“As an expositor of Scripture, I regard Manton with unmingled admiration. Here, at any rate, he is ‘facile princeps’ (‘easily the first or best’) among the divines of the Puritan school.
The value of expository preaching is continually pressed on ministers in the present day, and not without reason.
The end of all preaching is to bring men under the influence of God’s Word; and nothing seems so likely to make men understand and value the Word as lectures in which the Word is explained.
It was so in Chrysostom’s days; it ought to be so again. The idea, no doubt, like every good theory, may be easily ridden to death; and I believe that with ignorant, semi-heathen congregations, a short pithy text often does more good than a long passage expounded.
But I have no doubt of the immense value of expository preaching, when people will bring their Bibles to the service, and accompany the preacher as he travels on, or go home to their Bibles after the service, and compare what they have heard with the written Word.
I hold it to be a prime excellence of Manton’s expository sermons that, while they are very full, they are never too long.
For my own part, I am painfully struck with the general neglect with which these expository works of Manton’s have been treated of late. Modern commentators who are very familiar with German commentaries seem hardly to know of the existence of Manton’s expositions.
Yet I venture boldly to say, that no student of the chapters I have named will ever fail to find new light thrown on their meaning by Manton.
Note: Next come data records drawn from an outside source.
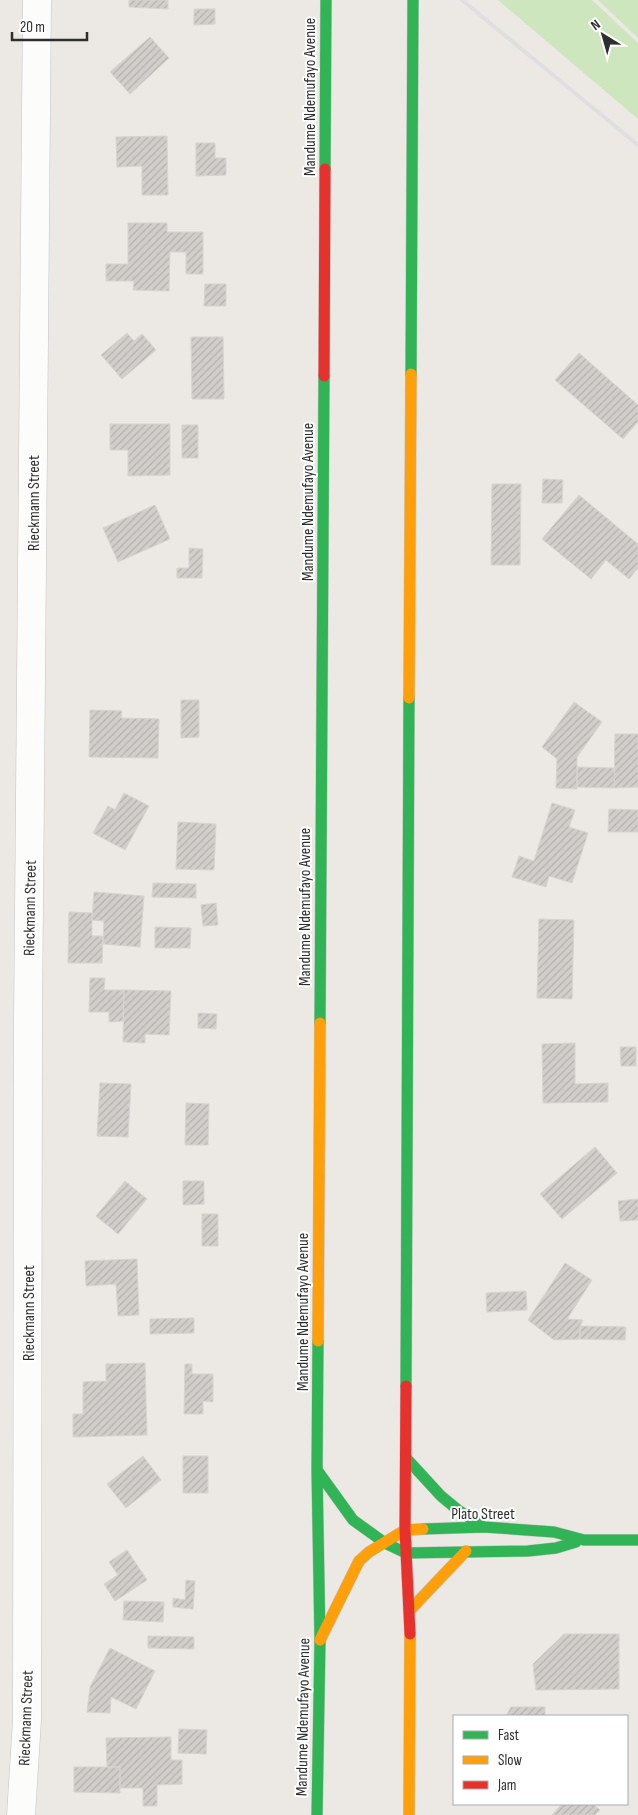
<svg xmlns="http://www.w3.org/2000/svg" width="638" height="1815" viewBox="0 0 638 1815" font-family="'Sofia Sans Condensed',sans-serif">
<defs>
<pattern id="building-hatch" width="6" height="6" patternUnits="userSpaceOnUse" patternTransform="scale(1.25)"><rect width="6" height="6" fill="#d1cecb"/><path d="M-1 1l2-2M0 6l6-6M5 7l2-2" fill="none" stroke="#b4b1af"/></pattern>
</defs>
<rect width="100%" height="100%" fill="#ece8e4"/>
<path fill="#cee6be" d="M498,0H592L638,43V119Z
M598,0H638V38Z"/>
<path fill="url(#building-hatch)" stroke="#d7d4d0" d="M129,0H168V9L129,7Z
M194,9H215V24L194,25Z
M150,37L169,58L130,94L110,72Z
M167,136L168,195H142V166L117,167L116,137Z
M196,143H215V158H226V175L196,176Z
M128,223H167V232H203V274H186V252H170L169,291L133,290L134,281H106V264H128Z
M205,284H226V306H204Z
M127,333L134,341L142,334L156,350L122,379L101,355Z
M191,337H223L224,399H192Z
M579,353L638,405V422L623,439L555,380Z
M110,424H170V475L128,476V450H110Z
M182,425H198V458H182Z
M543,479L563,480L562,503H542Z
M492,484H521L520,565H491Z
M579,495L638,544V568L629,579L606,560L591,579L542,539Z
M155,505L170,539L118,562L103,528Z
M189,548L203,549L202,578H177V568H189Z
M181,700H199V737L181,738Z
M574,702L602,722L577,757V789L556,788L557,759L542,747Z
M90,710L122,711L121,718L159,719L158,758L89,757Z
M615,734H638V787L614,788Z
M577,767L615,768L614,788L577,787Z
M124,793L149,806L125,850L93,833L108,806L115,810Z
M552,803L575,810L569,827L588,833L572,883L549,876L546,887L512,877L519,856L534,861Z
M609,809L638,810V832H608Z
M178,822L216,824L214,870L176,869Z
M153,883L196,884V898L152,897Z
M94,892L144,896L140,947L103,944L104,921L92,920Z
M216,903L218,925L203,926L201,905Z
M69,912L92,913V936H103L102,963H68Z
M539,919L574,920L572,999L537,998Z
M155,927L191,928L190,948H155Z
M90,978H105L104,990H124L123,1021L109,1022V1012H89Z
M124,990L171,991L169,1035L145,1034V1043L123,1042Z
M198,1013L217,1014L216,1029L198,1028Z
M575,1043V1084L608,1083V1102L543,1103L542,1044Z
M620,1047H636V1066H621Z
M100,1083L131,1084L128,1137L97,1136Z
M186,1103L209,1104L208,1145H185Z
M595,1147L617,1173L562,1219L540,1194Z
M125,1181L147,1199L118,1234L96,1216Z
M183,1181H204V1204L183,1205Z
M638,1199V1220L620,1221L618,1201Z
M202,1214H218V1246H202Z
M137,1259L139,1315L118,1316L116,1284L86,1286L85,1261Z
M565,1263L592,1280L567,1319L583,1320L580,1326V1339L554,1340L528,1320Z
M526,1291L527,1310L487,1312L486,1293Z
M194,1318V1333L150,1334V1319Z
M580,1326L626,1327L625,1340L580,1339Z
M145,1363L147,1435L73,1437V1414H83V1382L106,1381V1364Z
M185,1364H192V1374H213V1402L203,1401V1414H184Z
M143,1456L161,1480L126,1508L107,1484Z
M183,1456H208V1493H183Z
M127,1550L147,1580L115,1601L104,1584L118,1575L109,1562Z
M186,1580L195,1581L193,1609L173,1607V1598L185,1600Z
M124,1601L164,1602L163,1622L123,1620Z
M564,1634H619V1689L536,1690L533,1664Z
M148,1636L194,1637V1649L148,1648Z
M110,1648L155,1671L136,1709L111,1697L110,1713L87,1712L90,1687Z
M511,1707H545V1716H506Z
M179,1729L207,1730L206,1754L178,1753Z
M171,1737V1760H182V1784L157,1785V1806H143V1788H120V1767H107L106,1738Z
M74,1767H120V1793L74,1792Z
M562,1804H593L600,1810L595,1815H552Z"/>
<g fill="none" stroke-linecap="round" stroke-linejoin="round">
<g stroke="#c5c4c5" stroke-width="29">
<path id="street" d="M21,1815L27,1720L28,1021L37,0"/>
</g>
<g stroke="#c5c4c5" stroke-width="12">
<path id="fast" d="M325,169L326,0
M411,374L413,0
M320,1023L324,376
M406,1386L409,698
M407,1459L441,1496L458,1510L484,1527
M317,1470L353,1520L385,1543L406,1553L528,1551L556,1548L576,1542
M423,1529L484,1527L554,1532L584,1540H638
M317,1815L320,1640L317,1470L318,1341"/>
</g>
<g stroke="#c5c4c5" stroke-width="12">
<path id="slow" d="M409,698L411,374
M318,1341L320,1023
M410,1610L466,1551
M320,1640L359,1561L369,1552L405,1530L423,1529
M409,1815L410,1634"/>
</g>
<g stroke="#c5c4c5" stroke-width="12">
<path id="jam" d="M324,376L325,169
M406,1386L405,1530L410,1634"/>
</g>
<use href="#street" stroke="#fcfcfb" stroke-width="28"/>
<use href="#fast" stroke="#30b455" stroke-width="11"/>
<use href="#slow" stroke="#ff9f0a" stroke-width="11"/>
<use href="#jam" stroke="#e5322d" stroke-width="11"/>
<path stroke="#dfdfe1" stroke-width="4" d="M462,0L638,145"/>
</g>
<g text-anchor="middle" stroke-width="4" stroke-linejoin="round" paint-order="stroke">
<g font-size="16" fill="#2e2e2e" stroke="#fff">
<text transform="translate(309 97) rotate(-90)" y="6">Mandume Ndemufayo Avenue</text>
<text transform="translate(307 502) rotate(-90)" y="6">Mandume Ndemufayo Avenue</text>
<text transform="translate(33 503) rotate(-90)" y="6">Rieckmann Street</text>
<text transform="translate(304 907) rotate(-90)" y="6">Mandume Ndemufayo Avenue</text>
<text transform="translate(29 908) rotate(-89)" y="6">Rieckmann Street</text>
<text transform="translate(302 1312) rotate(-90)" y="6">Mandume Ndemufayo Avenue</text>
<text transform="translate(28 1313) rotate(-90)" y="6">Rieckmann Street</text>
<text x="483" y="1519">Plato Street</text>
<text transform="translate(302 1717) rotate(-89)" y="6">Mandume Ndemufayo Avenue</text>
<text transform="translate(25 1718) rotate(-88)" y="6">Rieckmann Street</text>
</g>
</g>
<rect x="453" y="1715" width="175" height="90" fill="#ffffff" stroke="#ababab"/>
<rect x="463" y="1731" width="25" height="8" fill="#30b455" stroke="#ababab"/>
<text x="498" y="1740" font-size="15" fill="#2e2e2e">Fast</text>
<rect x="463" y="1756" width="25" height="8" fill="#ff9f0a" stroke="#ababab"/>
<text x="498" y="1765" font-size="15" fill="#2e2e2e">Slow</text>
<rect x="463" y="1781" width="25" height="8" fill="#e5322d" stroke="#ababab"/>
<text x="498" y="1790" font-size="15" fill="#2e2e2e">Jam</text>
<g transform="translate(603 35) rotate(323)" stroke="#ffffff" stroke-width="4" paint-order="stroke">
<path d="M0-4L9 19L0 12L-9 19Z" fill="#2e2e2e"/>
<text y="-8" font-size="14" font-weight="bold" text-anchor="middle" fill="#2e2e2e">N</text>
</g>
<path d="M12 32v8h75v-8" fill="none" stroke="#2e2e2e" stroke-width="2.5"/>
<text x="20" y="32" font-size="15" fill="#2e2e2e" stroke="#ffffff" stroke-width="4" paint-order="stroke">20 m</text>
</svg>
I rejoice to think that now at length these valuable works are about to become accessible to the general public.
They have been too long buried, and it is high time they should be brought to light. I value their author most highly as a man, a writer, and a theologian; but if I must speak out all I think, there is no part in which I value him more than as a homiletical expositor of Scripture.
It only remains for me to express my earnest hope that this new edition of Manton’s works may prove acceptable to the public, and meet with many purchasers and readers.
If any one wants to buy a good specimen of a Puritan divine, my advice unhesitatingly is, ‘Let him buy Manton.’
We have fallen upon evil days both for thinking and reading. Sermons which contain thought and matter are increasingly rare.
The inexpressible shallownesss, thinness, and superficiality of many popular sermons in this day is something lamentable and appalling.
Readers of real books appear to become fewer and fewer every year. Newspapers, and magazines, and periodicals seem to absorb the whole reading powers of the rising generation. What it will all end in God only knows.
The prospect before us is sorrowful and humiliating.
In days like these, I am thankful that the publishers of Manton’s Works have boldly come forward to offer some real literary gold to the reading public. I earnestly trust that they will meet with the success which they deserve.
If any recommendation of mine can help them in bringing out the writings of this admirable Puritan in a new form, I give it cheerfully and with all my heart.
J.C. RYLE,
Vicar of Stradbroke, Suffolk.
29th October 1870.”
–J.C. Ryle, “An Estimate of Thomas Manton,” in Thomas Manton, The Works of Thomas Manton, Vol. 2 (Carlisle, PA: Banner of Truth, 1871/2020), 2: xvii–xix.